According to National Review writer Ramesh Ponnuru, a group of arch-conservatives including Nixon White House aide Charles Colson and Reagan drug czar William Bennett wants to add a sentence reading: “Neither the federal government nor any state shall predicate benefits, privileges, rights or immunities on the existence, recognition or presumption of sexual conduct or relationships.”
This language would exclude gays — as gays — from legal protection, but permit legislatures to extend rights associated with marriage to non-married households of all kinds — co-habiting heterosexuals, siblings, roommates.
The whole idea of gay marriage and civil unions is that some homosexuals want to make a legally binding lifetime commitment to each other, promoting fidelity, stability and monogamy.
The Colson-Bennett amendment — and maybe the Musgrave amendment, too — would undermine such purposes. In fact, Colson-Bennett would encourage people to live together and not commit, further damaging the already-shaky institution of marriage.
The latest Pew Center poll indicates why Bush might be urged by his political advisers to “do something.”

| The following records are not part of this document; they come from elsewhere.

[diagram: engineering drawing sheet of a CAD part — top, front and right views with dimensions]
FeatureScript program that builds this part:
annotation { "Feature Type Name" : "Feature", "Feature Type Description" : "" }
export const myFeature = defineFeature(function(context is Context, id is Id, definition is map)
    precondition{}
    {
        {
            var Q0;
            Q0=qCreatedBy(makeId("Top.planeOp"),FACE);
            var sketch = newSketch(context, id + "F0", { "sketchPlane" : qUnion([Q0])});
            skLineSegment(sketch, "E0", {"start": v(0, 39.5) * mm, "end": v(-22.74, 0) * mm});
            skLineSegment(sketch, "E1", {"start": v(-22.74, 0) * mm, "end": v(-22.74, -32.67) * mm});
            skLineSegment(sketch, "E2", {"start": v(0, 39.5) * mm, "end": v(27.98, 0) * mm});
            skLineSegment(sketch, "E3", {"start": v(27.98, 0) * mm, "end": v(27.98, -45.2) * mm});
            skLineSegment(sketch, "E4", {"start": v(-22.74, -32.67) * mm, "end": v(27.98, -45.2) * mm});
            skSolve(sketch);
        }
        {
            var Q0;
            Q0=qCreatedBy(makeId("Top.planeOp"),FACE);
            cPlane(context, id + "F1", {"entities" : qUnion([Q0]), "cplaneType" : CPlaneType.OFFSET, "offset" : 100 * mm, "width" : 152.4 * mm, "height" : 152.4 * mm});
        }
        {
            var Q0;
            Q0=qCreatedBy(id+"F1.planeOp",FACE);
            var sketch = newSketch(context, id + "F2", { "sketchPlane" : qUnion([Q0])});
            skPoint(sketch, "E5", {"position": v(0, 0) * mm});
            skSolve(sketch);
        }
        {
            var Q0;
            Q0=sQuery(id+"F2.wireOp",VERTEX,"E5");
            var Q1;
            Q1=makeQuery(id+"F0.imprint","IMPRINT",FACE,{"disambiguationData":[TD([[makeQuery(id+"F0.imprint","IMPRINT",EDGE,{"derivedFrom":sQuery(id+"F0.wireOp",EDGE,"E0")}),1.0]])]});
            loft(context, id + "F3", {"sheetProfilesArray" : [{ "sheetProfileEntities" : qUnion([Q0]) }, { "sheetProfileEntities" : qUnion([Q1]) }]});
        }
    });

Fifty-nine percent of U.S. adults oppose gay marriage, but 80 percent of evangelical Protestants oppose it. That is a group that Bush political guru Karl Rove has said did not fully turn out for Bush in 2000 and that he wants to energize in 2004.
While just 55 percent of Roman Catholics oppose gay marriage, Rove has been courting conservative Catholics most likely to follow the church hierarchy’s adamant opposition to gay marriage.
Only 51 percent of the public, according to Pew, oppose civil unions. The poll did not report numbers on religious opposition to unions, but it’s presumably high.
Instead of yielding to the right, Bush ideally could say that he believes in the sanctity of marriage, will uphold the 1996 Defense of Marriage Act (which gives states and the federal government the right not to honor gay marriages performed in one state) and believes that civil unions are a humanitarian alternative.
At some point, the Supreme Court presumably will have to rule which has precedence — DOMA and its 37 state copies or the “Full Faith and Credit” clause of the constitution, which requires the states to honor one another’s laws.
Were the high court to rule that marriages in Massachusetts must to be recognized in Mississippi, Bush might feel the need to favor a constitutional amendment — but that might come years after he has left office.
If Bush shows courageous and humanitarian restraint, the country can avoid an ugly 2004 fight over homosexuality and the Constitution can be saved from dealing with sexual preference. Then, the states could handle the matter, the way “federalist” Republicans usually say things should be done.